Me encantaba la vida que llevaba en Jupiter. Por primera vez, me gustaba lo que era, me sentía feliz. El Día de Acción de Gracias comimos con Matías y su esposa, María Elena. Matías aseguraba que había matado con sus propias manos al inmenso pavo que nos íbamos a comer. Me senté frente a mi plato repleto de comida con la agradable sensación de formar parte de una familia, una familia de verdad.
– ¿Quieres que te explique la historia del Día de Acción de Gracias, Junior? -me preguntó Coyote dando un sorbo al vino tinto debidamente chambré. Yo estaba deseoso de aprender todo lo posible de aquel país que ya consideraba mío-. El este de América del Norte estaba poblada por indios que vivían de la pesca y la ganadería.

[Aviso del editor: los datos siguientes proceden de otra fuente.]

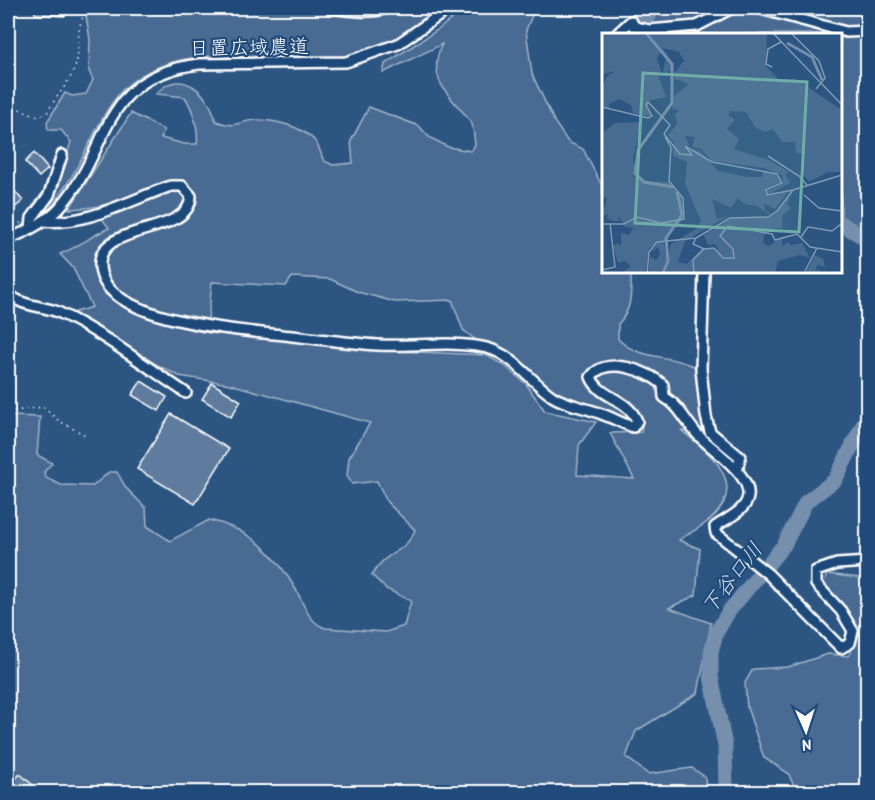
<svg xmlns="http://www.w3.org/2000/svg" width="875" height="800" viewBox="0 0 875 800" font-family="'Patrick Hand','Klee One',sans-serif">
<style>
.green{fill:#486b92;stroke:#a4b5c8;stroke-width:1.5}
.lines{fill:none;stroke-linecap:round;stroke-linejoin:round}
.river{stroke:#748fad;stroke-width:15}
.building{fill:#5e7c9f;stroke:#fff;stroke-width:1.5}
.minor-casing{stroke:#fff;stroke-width:14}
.path{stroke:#fff;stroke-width:1.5;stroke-dasharray:1.5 4.5;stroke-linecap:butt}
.minor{stroke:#1f4a7a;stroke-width:9}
.labels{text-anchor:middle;stroke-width:4.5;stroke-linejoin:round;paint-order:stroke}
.street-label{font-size:20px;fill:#fff;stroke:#1f4a7a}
.water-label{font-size:21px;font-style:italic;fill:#d5dde6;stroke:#1f4a7a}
.inset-river{fill:none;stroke:#748fad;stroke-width:3}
.inset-road{fill:none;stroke:#8099b4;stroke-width:1.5}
.view{fill:#6fada8;fill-opacity:0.15;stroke:#6fada8;stroke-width:3}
.inset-edge{fill:none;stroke:#fff;stroke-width:3}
</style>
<rect width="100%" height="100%" fill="#2c5582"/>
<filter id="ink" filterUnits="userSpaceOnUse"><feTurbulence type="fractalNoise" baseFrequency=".0167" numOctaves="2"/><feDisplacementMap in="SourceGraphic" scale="12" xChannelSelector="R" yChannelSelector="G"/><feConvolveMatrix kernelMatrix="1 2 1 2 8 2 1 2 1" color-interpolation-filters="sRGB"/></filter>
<g filter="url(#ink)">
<path class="green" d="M107 8H442C417 26 389 45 359 53 284 73 194 31 129 84 96 111 84 172 50 205L71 142 61 130H48L47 122 65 93 72 96 86 94 93 80 89 71 90 39 86 16Z
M465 8H535L526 30 532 74 555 123 568 142 583 149 603 188 604 272H631C631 291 633 309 618 324V339C638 360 671 354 695 367L704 431H682C711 454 749 484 711 519 702 527 689 533 679 540L700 549 696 595 669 608 711 623 698 693 636 731 626 757 648 774 692 768 705 777 706 792H32L8 778V416L40 417 37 455 52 463 44 472 46 478 61 485 93 486 109 472H117L126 488 146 508 147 526 170 541 209 520C250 529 274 552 295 588 304 603 307 621 325 628L386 632 404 626 411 601 386 589 372 575C386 549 404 556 415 530L387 502 377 481 352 484 347 476 349 458 370 423 230 384 179 376 142 357 72 313 92 307 73 268 60 254C78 247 91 236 109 228L100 216 132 207 170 190H180L186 195V203L169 217 111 238 99 247 94 262 97 277 106 295 165 322 202 332 374 350 486 355 505 366 526 384 545 411 596 422 579 445 577 475 634 479 610 433 641 432 643 420 630 424 552 401 533 372 513 357 495 346 480 343 463 330 452 300 395 302 358 292 330 279 292 277 286 286 212 282 208 319C173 312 101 307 105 258 108 253 112 246 116 243 136 227 213 230 191 187 165 177 132 196 107 204 95 208 82 208 69 209L131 113 164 130 161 138 184 144H197C199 130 193 109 185 97L156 94C181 65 210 94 216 121 240 130 237 120 257 120 275 120 301 126 314 140 319 145 321 155 324 161L333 165 353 163 351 141 369 107 419 126 429 137 448 147 471 151 475 145C474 139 474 127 471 122 451 96 425 80 442 44L383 73 385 64 439 29Z
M649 8H867V239L841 229 840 34H624Z
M827 574 867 579V792H797L788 773 764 758 747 707 745 683 753 669 788 667 828 654 849 656 856 641 857 628 824 583Z"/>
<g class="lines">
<path class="river" d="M635 34 654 8
M840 223 868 240
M726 792 725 746 711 676V652L716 633 729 611 784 545 806 502 835 480 868 415"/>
</g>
<path class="building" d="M35 8H64V16L35 14Z
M34 153 48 169 39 177 25 162Z
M12 188 23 201 8 213V192Z
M141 381 167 397 159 411 132 395Z
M212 383 241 401 231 417 202 399Z
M171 414 229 449 195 504 137 469Z
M20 774 41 792H8V787Z"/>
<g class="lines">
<defs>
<path id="minor" d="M330 8C348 10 369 14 387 8
M757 8 846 32 868 31
M617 34 631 21 635 27 649 30 697 26 732 8
M43 221C87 226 131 199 171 186H182L191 196C190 240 88 219 101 273 113 324 250 331 292 336 320 339 349 343 378 345 411 347 455 340 487 348 514 355 530 381 552 396 566 405 584 407 599 413 611 417 621 423 633 427L637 421C628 398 599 398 591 377 606 355 649 371 663 385L664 397C679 405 686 422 697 434 711 450 768 483 741 509 734 516 723 521 715 527L716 533 768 574 841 648 850 643 853 631 841 611 816 584V571L837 564 868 562
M31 228 32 218 49 195 62 155
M8 239C26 232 45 223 59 208 113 149 97 77 199 64L346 62 398 44 450 8
M704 272 701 369 706 416 710 432 740 457 738 468
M8 293C21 307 41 305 58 312 103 333 145 366 186 393"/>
</defs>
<use href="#minor" class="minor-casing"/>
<path class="path" d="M8 105 38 116 47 113C56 95 73 80 77 60 80 40 75 24 89 8
M8 226 21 223
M8 412 43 407 59 421 85 435"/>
<use href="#minor" class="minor"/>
</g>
</g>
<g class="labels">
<g class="street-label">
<text transform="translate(249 47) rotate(-1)" y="7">日置広域農道</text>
</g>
<g class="water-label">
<text transform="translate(732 578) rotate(-52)" y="7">下谷口川</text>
</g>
</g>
<g transform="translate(602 33)">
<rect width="240" height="240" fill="#2c5582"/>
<path d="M0 0H165L164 33 177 47 187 50 192 45 240 77V139H226L207 149 201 141V121L194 120 193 109H180L171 96 163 99 153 94 144 79 128 78 126 82 133 87 125 96 137 106 132 116 167 127 187 139 183 141 188 150 167 161 164 159 181 151 180 142 162 135 110 128 99 116 90 114 93 104 83 103 87 112 81 113 98 118 116 138 145 144H160L161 137 172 140 180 149 164 156 163 162 167 163 186 159 173 176 162 170 163 178 169 180 166 181 155 173 142 171 136 165 129 175 110 166 115 186 126 183 83 208 76 229 85 231 100 215 117 217 113 211 106 212 102 202 130 185 170 183 190 160 185 171 189 175 180 183 181 195 163 196 161 210 167 213 181 203 180 213 186 209 189 212 200 210 208 225 198 222 176 228 173 240H63L69 211 94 196 99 188 83 151 85 129 71 123 70 111H73L66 102 75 91 73 81 77 78 70 75 73 62 87 51 73 46 72 40 82 28 77 19 60 15 72 32 64 41 61 38 64 24 58 20 55 26 59 38 56 42 64 64 45 68 48 83 31 80 29 72 17 66 7 71 8 76 0 73V54L6 42 15 38 0 41ZM40 89 31 126 32 132 37 134 34 143 44 148 67 149 80 165 81 186 62 209 65 228 60 240H46L48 224 54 227 58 222 56 214 49 220 57 207 47 216 43 240H19L29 233 23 228 16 230 11 213 16 210 19 213V200L27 202 31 195 23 194 17 184V188H11L5 185 6 181 0 183 5 165 0 164 2 99 13 90ZM213 222 221 226 223 234 215 232 214 236 223 240H204Z" fill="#486b92"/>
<path class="inset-river" d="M44 0 70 31V70L36 117 33 140 42 149 71 154M185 10 210 24 220 47M61 240 66 228 64 205 80 182 75 159"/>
<path class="inset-road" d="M171 0 240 72M189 0 217 28 223 45 214 56M170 34 164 31 166 16 179 9M0 74 46 85 50 83 44 72 46 69 68 92 62 101 78 121 90 122 83 113 110 129 175 141 180 150 164 157 165 162 191 157M166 123 197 143 205 152M202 162 217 175 240 178M0 191H22L35 184 59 190 82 186 81 165 67 148 69 114 63 104M240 192V161M199 204 206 194 230 198 239 191M94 205 91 211 102 216M0 237 13 234 8 190M203 238 215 215M45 240 47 219 55 209 94 205 128 185 166 184 175 178 191 157 240 142M92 240 91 227 102 216 112 215 121 225H132L131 216 118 203 126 193 170 201 173 207 195 201 208 214 240 219"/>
<path class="view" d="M41 40 205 49 197 199 33 190Z"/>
<rect width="240" height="240" class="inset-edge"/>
</g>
<rect width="875" height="800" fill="none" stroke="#1f4a7a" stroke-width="30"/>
<rect x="15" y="15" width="845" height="770" fill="none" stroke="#fff" stroke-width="2" filter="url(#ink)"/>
<g transform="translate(806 731) rotate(177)" stroke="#1f4a7a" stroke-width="4.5" paint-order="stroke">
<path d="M0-4.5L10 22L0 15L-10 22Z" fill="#ffffff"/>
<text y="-9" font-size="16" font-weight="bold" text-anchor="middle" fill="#ffffff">N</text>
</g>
</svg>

En el siglo diecisiete, los colonos que llegaron de Europa los mataron a casi todos, pobres diablos. Los que no morían en combate caían víctimas de las enfermedades. Muchos de los primeros colonos eran puritanos, y entre ellos estaban los que llegaron a Cape Cod a bordo del famoso Mayflower. Eran ingleses, en su mayoría perseguidos por motivos religiosos, que querían fundar un nuevo mundo en América. A la tierra que acababan de descubrir la llamaron Nueva Inglaterra. El Día de Acción de Gracias se celebra en todo el país, y conmemora el final del primer año de los peregrinos del Mayflower y el éxito de su cosecha. -Paró de hablar un instante y posó en mi madre una mirada cargada de vino y de amor-. Quiero brindar por los recién llegados a este Nuevo Mundo. Quiero celebrar su huida de Francia y su llegada por mar sanos y salvos, y les deseo un futuro de salud y bienestar, pero también lleno de oportunidades. Porque esto es para mí esta tierra, el país de las infinitas oportunidades.